In a particularly striking passage, Hain draws a direct parallel of apartheid with the Taliban’s oppression of women’s rights in Afghanistan. “Having struggled long and hard for black and brown cricketers to represent their country like whites did exclusively for nearly a century, I hope that post-apartheid South African cricket will press for similar rights for all women in world cricket,” Hain tells Moseki. “Will South African cricket please raise the plight of Afghan women cricketers in the ICC and express firm solidarity with Afghan women and girls who wish to play?”
Hain, who rose to prominence by challenging the South African rugby and cricket tours during the early 70s, reminds Moseki that female participation in sport has been outlawed since the Taliban’s return to power in 2021.
“Upon regaining control of Afghanistan in August 2021, one of the Taliban government’s first acts was to ban women from sport,” writes Hain. “They raided the homes of female athletes, some of whom were forced to burn their kits to avoid being identified. The national Afghan women’s cricket team was disbanded and forced to flee the country; it is now in exile.
“That is a direct contravention of ICC rules requiring all member Test nations to support and fund women’s cricket. The men’s cricket team is still allowed to compete internationally, while their women’s team is denied the same right.”

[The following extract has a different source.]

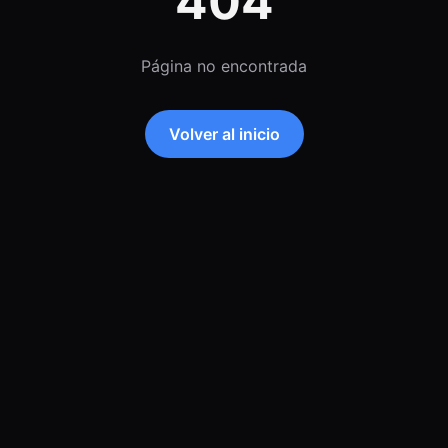
404
Página no encontrada
Volver al inicio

Hain says the Taliban have removed the most basic human rights and freedoms for women “on a prolific scale”. “Women are denied access to schools and universities, have been barred from most forms of employment and have now been denied all healthcare, as they can no longer train as nurses or be treated by male medics,” he writes.
“They are banned from beauty salons, stadiums, gyms and parks, cannot travel alone without a male chaperone, dance, sing or drive. Their faces are banned from view, their voices from being heard, even in prayer. Most recently, the Taliban have banned windows through which women might be glimpsed in their domestic spaces.”
Hain’s letter comes after the England and Wales Cricket Board was urged to boycott England’s Champions Trophy match against Afghanistan by almost 200 politicians, including Nigel Farage, Jeremy Corbyn and Lord Kinnock.
The ECB chief executive, Richard Gould, has promised to “explore all possible avenues for meaningful change”, but on Monday said a boycott of men’s cricket “could inadvertently support the Taliban’s efforts to suppress freedoms and isolate Afghan society”.
Tonia Antoniazzi MP, who wrote the letter, described the ECB’s non-committal response to a boycott as lacking “any sort of backbone”. “What about women? Where is the hope for the women? Where’s the hope for women that want to play sport, that want to go to school, that want to be able to work? Where is the hope for them?”
Cricket South Africa and the ICC have been approached for comment.